Claire’s Enters Administration in UK and Ireland
Claire’s, the iconic high street jewellery and accessories chain, has officially entered administration in the UK and Ireland, putting over 2,100 jobs and more than 300 stores at risk. The move comes just days after its US parent company filed for Chapter 11 bankruptcy protection, blaming “increased competition, consumer spending trends and the ongoing shift away from brick-and-mortar retail.” In the UK, administrators from Interpath have been appointed and are now looking at all options, including a possible sale to “secure a future for this well-loved brand.”
Despite falling sales and rising debts, Claire’s stores will stay open for now while administrators try to keep the business running. Known for its ear-piercing stations and walls of sparkly accessories, Claire’s has struggled to stay relevant in the modern era. “Claire's attraction has waned,” said Susannah Streeter of Hargreaves Lansdown, pointing to competition from fast fashion giants like Shein and Temu. Analysts also referenced increased import costs and changing shopping habits as major blows to the brand's bottom line.

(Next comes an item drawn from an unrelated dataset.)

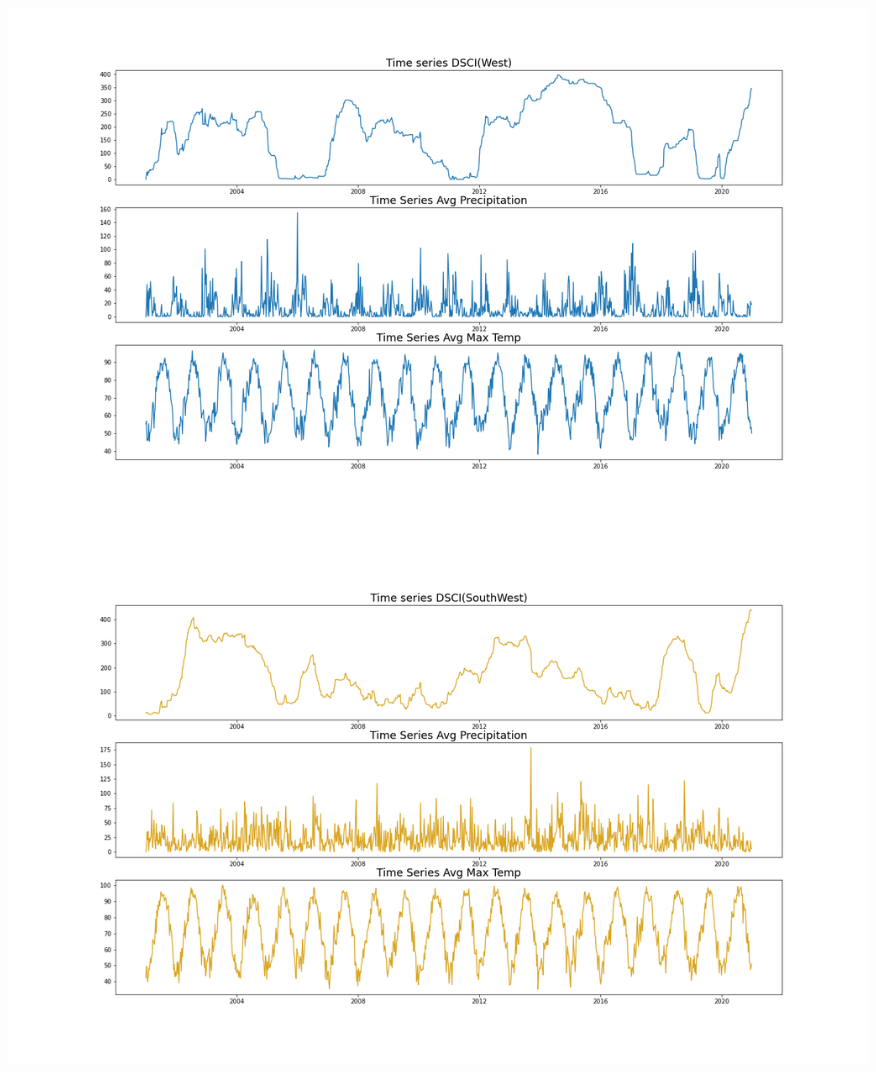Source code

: ![Time Series Analysis of Western Region!](./images/Time_series_west.png 'Time Series Analysis of Western Region')

![Time Series Analysis of Southwest!](./images/Time_series_southwest.png 'Time Series Analysis of Southwest')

Customers with unshipped online orders won’t be charged, but the company has paused issuing refunds and has stopped customers from making new orders. CEO Chris Cramer called it a “challenging period,” saying the decision to enter administration “allows us to continue to trade the business while we explore the best possible path forward.” Claire’s had previously filed for bankruptcy in 2018 and re-emerged in 2022, but the future of its UK and Ireland branches now hangs in the balance.